*** GIVEN RECORDS

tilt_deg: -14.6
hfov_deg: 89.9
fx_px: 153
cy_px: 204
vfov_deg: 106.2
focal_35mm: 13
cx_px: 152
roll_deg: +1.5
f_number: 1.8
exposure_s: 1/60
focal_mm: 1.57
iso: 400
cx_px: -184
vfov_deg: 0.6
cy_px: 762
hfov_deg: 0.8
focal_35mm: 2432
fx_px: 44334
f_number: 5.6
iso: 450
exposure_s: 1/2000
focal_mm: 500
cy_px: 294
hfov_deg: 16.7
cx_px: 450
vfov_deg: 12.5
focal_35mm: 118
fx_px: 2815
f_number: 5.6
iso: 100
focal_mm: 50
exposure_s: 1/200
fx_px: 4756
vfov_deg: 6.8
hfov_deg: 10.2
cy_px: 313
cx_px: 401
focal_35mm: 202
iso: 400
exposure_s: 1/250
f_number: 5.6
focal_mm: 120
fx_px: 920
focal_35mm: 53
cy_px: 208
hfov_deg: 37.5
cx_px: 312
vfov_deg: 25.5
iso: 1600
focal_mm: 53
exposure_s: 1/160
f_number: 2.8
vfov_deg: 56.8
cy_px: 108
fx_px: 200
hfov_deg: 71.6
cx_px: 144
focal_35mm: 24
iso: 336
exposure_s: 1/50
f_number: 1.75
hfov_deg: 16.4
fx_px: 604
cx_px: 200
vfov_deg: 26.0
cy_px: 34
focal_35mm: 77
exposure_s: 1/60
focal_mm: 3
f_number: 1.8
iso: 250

******
*** GIVEN RECORDS

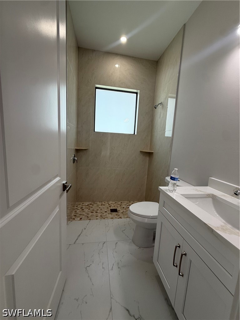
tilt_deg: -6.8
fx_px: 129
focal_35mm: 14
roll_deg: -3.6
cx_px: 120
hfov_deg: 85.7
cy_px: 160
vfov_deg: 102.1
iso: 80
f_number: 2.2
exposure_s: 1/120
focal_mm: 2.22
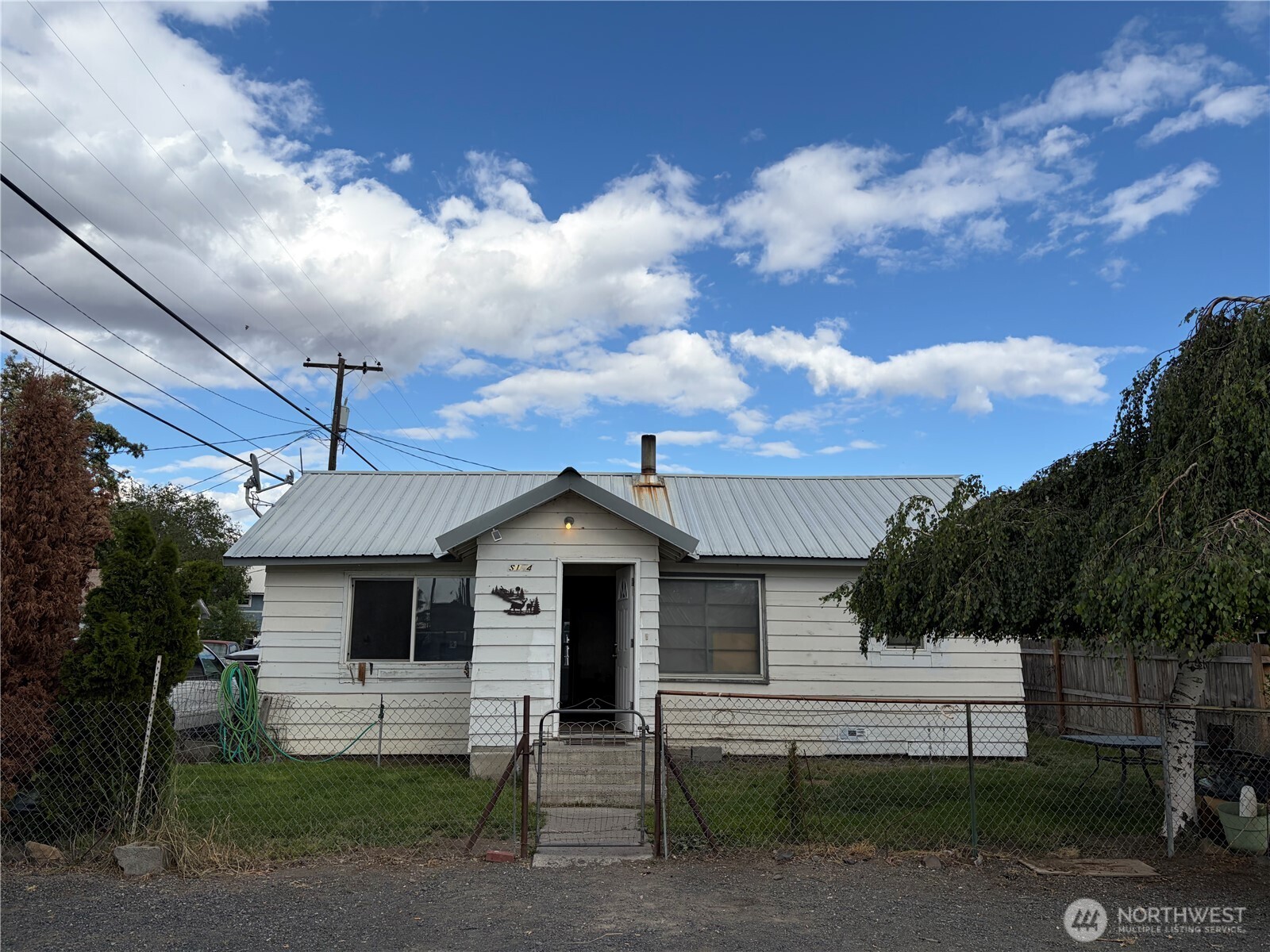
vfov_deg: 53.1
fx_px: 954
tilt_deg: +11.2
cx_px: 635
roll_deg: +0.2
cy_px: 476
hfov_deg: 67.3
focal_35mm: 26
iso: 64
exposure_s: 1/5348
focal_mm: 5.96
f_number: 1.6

******

Return a word-for-word copy of the lines above from the one holding "hfov_deg: 10.2" through the one holding "f_number: 1.75", with both of them included and nothing besides.

**RESULT FOR THIS TASK:**
hfov_deg: 10.2
cy_px: 313
cx_px: 401
focal_35mm: 202
iso: 400
exposure_s: 1/250
f_number: 5.6
focal_mm: 120
fx_px: 920
focal_35mm: 53
cy_px: 208
hfov_deg: 37.5
cx_px: 312
vfov_deg: 25.5
iso: 1600
focal_mm: 53
exposure_s: 1/160
f_number: 2.8
vfov_deg: 56.8
cy_px: 108
fx_px: 200
hfov_deg: 71.6
cx_px: 144
focal_35mm: 24
iso: 336
exposure_s: 1/50
f_number: 1.75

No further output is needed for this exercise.